Kanye West tijdens zijn Jesus Is King Album & Film Experience. Inglewood, Californië 23 oktober © Kevin Winter / Getty Images

Kanye West heeft een gospelalbum gemaakt. Op z’n Kanye Wests: Jezus voor en achter, God in drie titels, gospelkoren, orgels, halleluja. In het eerste nummer klinkt al: ‘Sing ’til the power of the Lord comes down (Let everything that have breath praise God)’. En het gladde jaren tachtig-icoon Kenny G bespeelt de saxofoon. Letterlijk en figuurlijk: vol op het orgel.

Als het cliché klopt dat kunst die religieuze beleving uitdrukt, dat vaak doet in een zekere mate van nederigheid, dan heeft dat cliché nog nooit kennisgemaakt met West. Jesus Is King is een album met de bravoure van West, maar dan over Jezus. Hij schreef in 2013 al een album met de titel Yeezus, misschien wel zijn beste album, maar dat ging over hemzelf: ‘I am a God.’ Wat zelfs iedereen die een, laten we zeggen, gecompliceerde verhouding heeft met het verschijnsel West, minstens moet toegeven is dat de man zijn kunst serieus neemt. Hij is productief, vernieuwt zijn geluid, heeft geen gebrek aan artistiek lef, en als hij aankondigt met een gospelalbum te komen, blijkt hij geen hiphopalbum met een gospelsausje te bedoelen.

Jesus Is King is compact (het album duurt nog geen half uur) en trefzeker: als West zijn orgels, zangstem, koren en oude soulinvloeden inzet, doet hij het steeds voluit, maar hij plaatst die momenten wel; West is zich bewust geweest van het risico van overdosering.

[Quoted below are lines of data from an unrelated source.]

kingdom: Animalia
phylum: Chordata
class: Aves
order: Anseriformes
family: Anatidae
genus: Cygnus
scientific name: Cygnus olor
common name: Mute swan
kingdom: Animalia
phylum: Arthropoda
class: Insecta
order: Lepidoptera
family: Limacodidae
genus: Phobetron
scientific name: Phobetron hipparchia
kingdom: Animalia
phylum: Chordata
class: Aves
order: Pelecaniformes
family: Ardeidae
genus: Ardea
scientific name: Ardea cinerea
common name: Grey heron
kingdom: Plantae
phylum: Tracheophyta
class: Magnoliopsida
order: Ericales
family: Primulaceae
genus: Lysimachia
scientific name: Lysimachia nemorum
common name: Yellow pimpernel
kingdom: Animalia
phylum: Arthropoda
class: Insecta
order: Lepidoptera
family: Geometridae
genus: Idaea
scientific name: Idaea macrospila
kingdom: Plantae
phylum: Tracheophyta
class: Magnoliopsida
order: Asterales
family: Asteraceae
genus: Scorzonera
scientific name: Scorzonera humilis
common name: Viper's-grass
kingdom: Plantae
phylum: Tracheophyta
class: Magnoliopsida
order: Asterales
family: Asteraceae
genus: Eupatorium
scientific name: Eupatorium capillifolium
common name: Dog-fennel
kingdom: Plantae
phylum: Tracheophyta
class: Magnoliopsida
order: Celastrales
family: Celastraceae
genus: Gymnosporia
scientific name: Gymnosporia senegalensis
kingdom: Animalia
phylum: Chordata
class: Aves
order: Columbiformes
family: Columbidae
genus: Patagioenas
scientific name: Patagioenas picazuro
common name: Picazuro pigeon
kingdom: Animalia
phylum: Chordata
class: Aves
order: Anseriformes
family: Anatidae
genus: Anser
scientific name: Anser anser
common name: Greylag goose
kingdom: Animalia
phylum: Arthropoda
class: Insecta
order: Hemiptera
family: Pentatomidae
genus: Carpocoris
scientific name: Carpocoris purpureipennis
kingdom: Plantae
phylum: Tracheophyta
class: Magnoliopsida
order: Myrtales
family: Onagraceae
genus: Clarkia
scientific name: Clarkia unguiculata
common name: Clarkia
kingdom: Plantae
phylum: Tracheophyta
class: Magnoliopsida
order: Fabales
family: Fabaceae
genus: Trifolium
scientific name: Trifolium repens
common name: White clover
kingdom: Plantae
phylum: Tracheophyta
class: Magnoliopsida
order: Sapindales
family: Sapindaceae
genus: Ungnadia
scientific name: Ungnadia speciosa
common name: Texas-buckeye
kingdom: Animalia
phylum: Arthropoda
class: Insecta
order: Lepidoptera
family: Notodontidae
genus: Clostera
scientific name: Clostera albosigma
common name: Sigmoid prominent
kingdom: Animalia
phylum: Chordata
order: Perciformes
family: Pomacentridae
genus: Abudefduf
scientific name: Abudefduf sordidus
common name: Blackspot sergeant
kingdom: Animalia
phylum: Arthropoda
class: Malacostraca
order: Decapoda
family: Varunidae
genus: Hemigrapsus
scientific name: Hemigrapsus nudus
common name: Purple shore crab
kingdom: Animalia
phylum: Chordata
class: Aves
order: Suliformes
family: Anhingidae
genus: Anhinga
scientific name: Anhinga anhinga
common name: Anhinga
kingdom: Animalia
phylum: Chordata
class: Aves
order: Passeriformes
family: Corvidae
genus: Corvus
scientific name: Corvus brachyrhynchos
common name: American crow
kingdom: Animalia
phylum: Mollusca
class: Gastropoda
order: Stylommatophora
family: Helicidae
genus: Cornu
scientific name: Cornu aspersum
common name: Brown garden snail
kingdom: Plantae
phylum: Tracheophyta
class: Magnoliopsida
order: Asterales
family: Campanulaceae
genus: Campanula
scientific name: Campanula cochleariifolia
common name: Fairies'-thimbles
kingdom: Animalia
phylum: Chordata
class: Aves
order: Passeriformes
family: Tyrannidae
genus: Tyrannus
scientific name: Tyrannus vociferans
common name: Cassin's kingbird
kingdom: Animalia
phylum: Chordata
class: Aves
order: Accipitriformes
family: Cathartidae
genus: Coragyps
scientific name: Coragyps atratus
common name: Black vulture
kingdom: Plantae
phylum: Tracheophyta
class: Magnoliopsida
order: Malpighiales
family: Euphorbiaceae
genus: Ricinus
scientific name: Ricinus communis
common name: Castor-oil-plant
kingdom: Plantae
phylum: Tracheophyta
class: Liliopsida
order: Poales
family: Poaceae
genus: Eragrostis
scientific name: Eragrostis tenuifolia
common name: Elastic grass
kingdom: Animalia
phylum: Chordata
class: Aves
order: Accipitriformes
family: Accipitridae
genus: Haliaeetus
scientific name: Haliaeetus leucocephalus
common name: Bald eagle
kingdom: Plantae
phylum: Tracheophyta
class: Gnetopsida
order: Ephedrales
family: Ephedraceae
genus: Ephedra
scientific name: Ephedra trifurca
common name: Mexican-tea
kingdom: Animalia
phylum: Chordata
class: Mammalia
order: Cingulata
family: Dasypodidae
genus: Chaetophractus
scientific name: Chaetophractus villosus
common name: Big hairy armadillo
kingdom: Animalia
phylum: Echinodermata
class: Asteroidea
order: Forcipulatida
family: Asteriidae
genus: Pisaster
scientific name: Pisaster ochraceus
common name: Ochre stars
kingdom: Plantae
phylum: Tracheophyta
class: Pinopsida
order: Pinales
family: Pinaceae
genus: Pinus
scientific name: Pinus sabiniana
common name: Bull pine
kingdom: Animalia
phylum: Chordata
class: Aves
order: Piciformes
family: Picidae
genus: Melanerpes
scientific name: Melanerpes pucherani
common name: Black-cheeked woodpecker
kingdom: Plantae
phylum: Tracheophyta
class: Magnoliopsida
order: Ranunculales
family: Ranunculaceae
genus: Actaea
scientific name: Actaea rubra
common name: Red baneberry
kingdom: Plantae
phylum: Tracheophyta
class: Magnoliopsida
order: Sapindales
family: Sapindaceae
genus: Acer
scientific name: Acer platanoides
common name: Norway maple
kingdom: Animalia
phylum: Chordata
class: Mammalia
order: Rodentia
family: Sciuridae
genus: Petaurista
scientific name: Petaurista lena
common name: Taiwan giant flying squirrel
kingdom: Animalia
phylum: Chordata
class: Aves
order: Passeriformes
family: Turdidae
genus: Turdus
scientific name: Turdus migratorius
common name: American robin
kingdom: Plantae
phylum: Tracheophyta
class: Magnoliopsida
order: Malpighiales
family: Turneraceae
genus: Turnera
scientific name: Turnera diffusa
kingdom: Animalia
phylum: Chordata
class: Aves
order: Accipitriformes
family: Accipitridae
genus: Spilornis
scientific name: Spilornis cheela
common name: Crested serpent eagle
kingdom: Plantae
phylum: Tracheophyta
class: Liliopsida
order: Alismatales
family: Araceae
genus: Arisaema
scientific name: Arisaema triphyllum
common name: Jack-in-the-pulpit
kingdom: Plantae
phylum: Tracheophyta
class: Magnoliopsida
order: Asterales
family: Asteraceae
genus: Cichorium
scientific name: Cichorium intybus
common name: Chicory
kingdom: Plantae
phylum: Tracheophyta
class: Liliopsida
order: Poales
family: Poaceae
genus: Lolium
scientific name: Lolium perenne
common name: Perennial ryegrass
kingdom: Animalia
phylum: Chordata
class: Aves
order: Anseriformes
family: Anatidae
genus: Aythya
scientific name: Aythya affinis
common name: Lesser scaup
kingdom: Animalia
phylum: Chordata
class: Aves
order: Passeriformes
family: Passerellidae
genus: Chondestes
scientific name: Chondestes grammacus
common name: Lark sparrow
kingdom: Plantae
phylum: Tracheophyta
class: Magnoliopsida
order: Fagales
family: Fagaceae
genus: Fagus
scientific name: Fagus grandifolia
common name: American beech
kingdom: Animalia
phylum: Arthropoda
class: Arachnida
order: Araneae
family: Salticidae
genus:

In ‘Follow God’ zet hij een soulsample uit 1974 in, en dat klinkt fantastisch. Het is een opmaat naar de dromerige ballad ‘Closed On Sunday’, een ode aan de zondagsrust die alleen West kan schrijven, met die groteske statements erin verstopt. En alleen bij iemand met het extreem uitgesproken publieke profiel zijn ze goed voor opgetrokken wenkbrauwen, die waarschuwingen tegen indoctrinatie, en die oproep om op de heilige dag eens even op te houden met selfies. Ook de stichtelijke West weet het voor elkaar te krijgen dat je vol bewondering luistert en in de lach schiet, binnen tien seconden, in hetzelfde nummer.

‘Water’, het nummer dat hij vast met Pasen liet horen, is tekstueel een en al kitsch, met die metafoor van het zuiverende water, en er zit iets vreemd stroefs in het muzikale gebed dat West er in uitspreekt, maar zelfs na tien luisterbeurten blijft het fascineren. En dan moet ‘God Is’ nog komen, die gloedvolle gospel-tot-de-tiende-macht, met een lekker rauw zingende West, en alweer zo’n zin waarvoor je echt West moet heten: ‘This ain’t ’bout a damn religion/ Jesus brought a revolution’.

Dat christenen in de Verenigde Staten niet meteen zaten te springen om hem als vertegenwoordiger van hun geloof, bezingt hij in ‘Hands On’, zijn duet met gospelzanger Fred Hammond. ‘What have you been hearin’ from the Christians?/ They’ll be the first one to judge me/ Make it feel like nobody love me.’ Want zelfs op een album over Jezus bestaat er geen grotere martelaar dan Kanye West zelf.